Your task:
Below are records; how many of their lines contain "brfss"? Answer with only the number.
(Material provided)
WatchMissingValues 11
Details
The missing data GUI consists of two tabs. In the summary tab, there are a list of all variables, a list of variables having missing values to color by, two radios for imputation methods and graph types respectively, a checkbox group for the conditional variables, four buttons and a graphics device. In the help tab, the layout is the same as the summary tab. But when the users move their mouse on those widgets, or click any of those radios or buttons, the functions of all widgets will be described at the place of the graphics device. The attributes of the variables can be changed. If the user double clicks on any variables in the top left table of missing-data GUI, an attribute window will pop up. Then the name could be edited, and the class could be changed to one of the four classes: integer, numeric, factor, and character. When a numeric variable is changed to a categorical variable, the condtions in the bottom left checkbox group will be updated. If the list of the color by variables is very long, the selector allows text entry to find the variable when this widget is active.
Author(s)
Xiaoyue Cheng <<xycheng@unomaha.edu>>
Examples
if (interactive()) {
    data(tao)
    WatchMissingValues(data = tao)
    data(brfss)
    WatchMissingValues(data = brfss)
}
(End Material provided)
(Material provided)
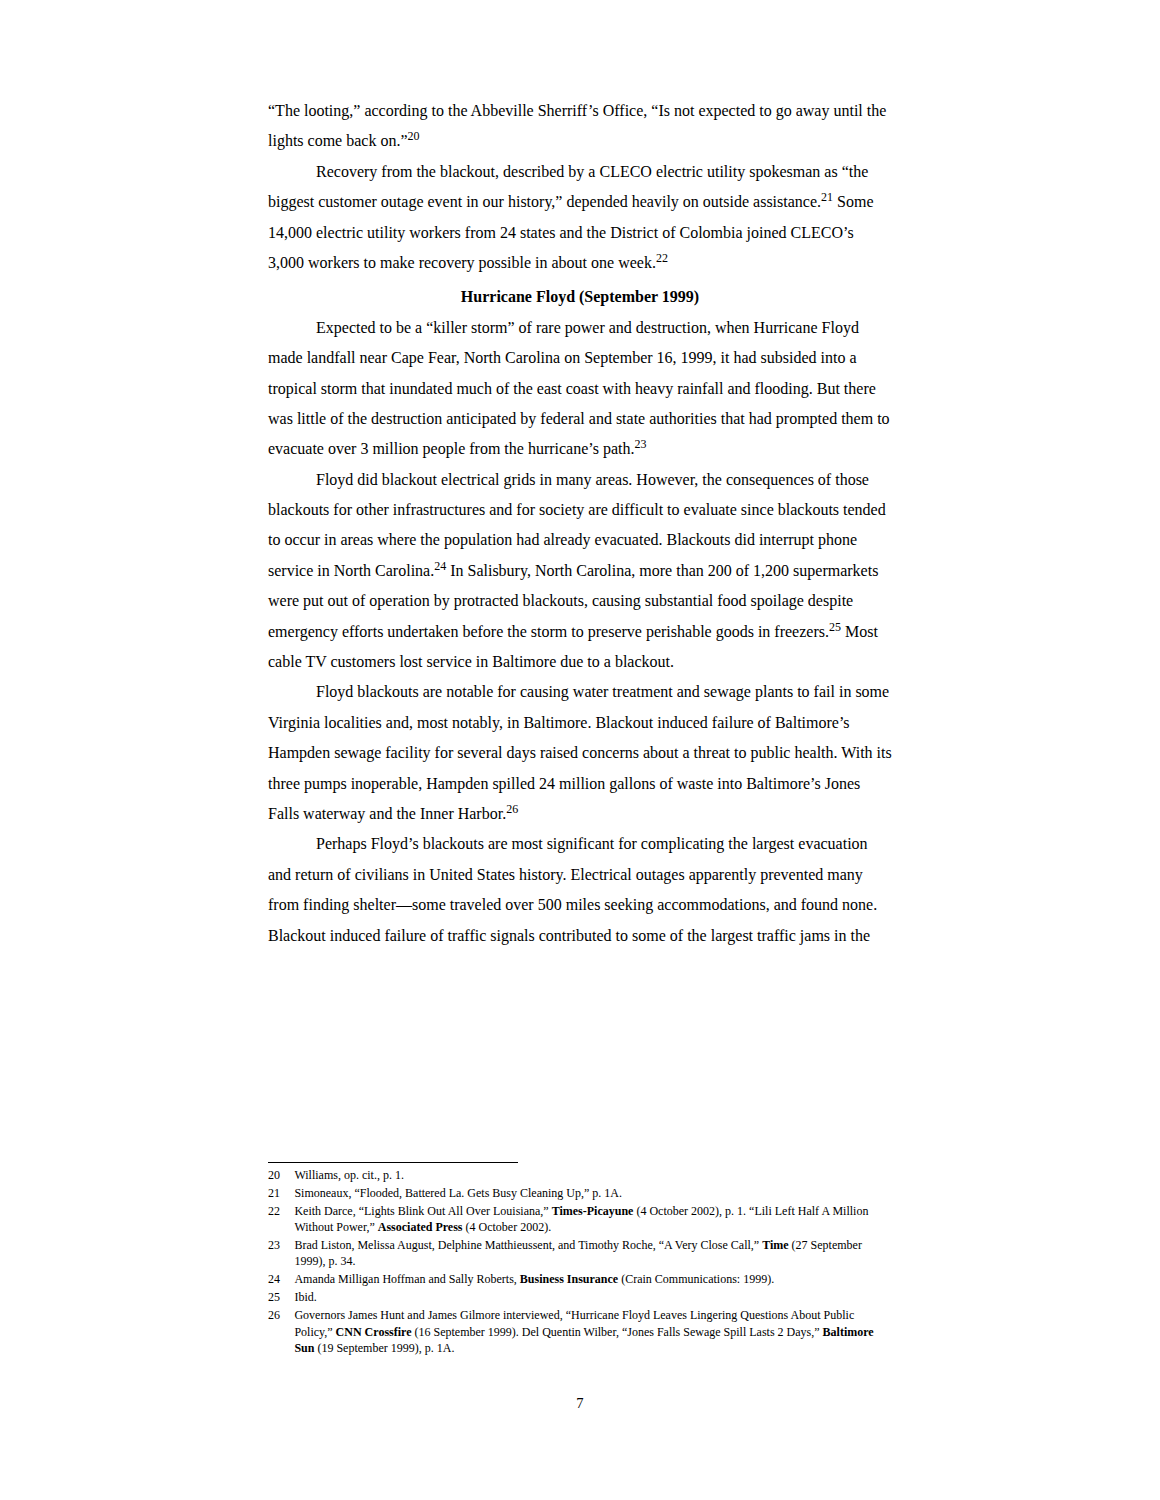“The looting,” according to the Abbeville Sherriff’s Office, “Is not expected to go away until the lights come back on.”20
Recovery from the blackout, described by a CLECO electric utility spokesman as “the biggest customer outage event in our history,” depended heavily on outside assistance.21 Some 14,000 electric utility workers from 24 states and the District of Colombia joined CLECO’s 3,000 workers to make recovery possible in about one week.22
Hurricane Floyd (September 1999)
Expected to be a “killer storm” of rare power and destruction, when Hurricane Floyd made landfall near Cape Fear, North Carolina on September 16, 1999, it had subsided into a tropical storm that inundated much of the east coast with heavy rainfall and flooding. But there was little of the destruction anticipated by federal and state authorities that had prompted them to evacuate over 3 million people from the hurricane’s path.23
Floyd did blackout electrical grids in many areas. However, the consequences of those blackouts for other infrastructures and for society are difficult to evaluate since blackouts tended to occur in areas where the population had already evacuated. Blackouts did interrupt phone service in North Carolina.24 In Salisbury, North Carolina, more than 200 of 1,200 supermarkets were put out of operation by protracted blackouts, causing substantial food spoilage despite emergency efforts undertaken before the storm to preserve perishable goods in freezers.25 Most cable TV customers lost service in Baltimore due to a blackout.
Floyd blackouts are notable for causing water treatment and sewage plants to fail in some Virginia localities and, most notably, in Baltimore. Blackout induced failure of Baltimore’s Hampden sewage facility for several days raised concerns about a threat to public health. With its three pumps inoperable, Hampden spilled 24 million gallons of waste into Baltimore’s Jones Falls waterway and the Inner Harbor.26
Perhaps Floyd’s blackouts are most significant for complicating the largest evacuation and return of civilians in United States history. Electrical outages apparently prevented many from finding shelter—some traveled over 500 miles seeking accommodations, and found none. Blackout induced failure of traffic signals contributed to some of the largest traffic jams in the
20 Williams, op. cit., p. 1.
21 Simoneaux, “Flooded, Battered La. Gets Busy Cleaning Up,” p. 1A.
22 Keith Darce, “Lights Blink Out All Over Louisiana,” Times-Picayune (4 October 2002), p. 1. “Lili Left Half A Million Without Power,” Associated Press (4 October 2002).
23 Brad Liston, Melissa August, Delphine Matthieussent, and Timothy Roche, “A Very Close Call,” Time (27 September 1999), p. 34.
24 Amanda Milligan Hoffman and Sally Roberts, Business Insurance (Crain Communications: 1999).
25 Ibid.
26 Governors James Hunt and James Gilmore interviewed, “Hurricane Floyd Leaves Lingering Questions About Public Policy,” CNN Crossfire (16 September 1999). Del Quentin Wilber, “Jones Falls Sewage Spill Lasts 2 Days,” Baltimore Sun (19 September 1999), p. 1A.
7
(End Material provided)
Response for this exercise:
2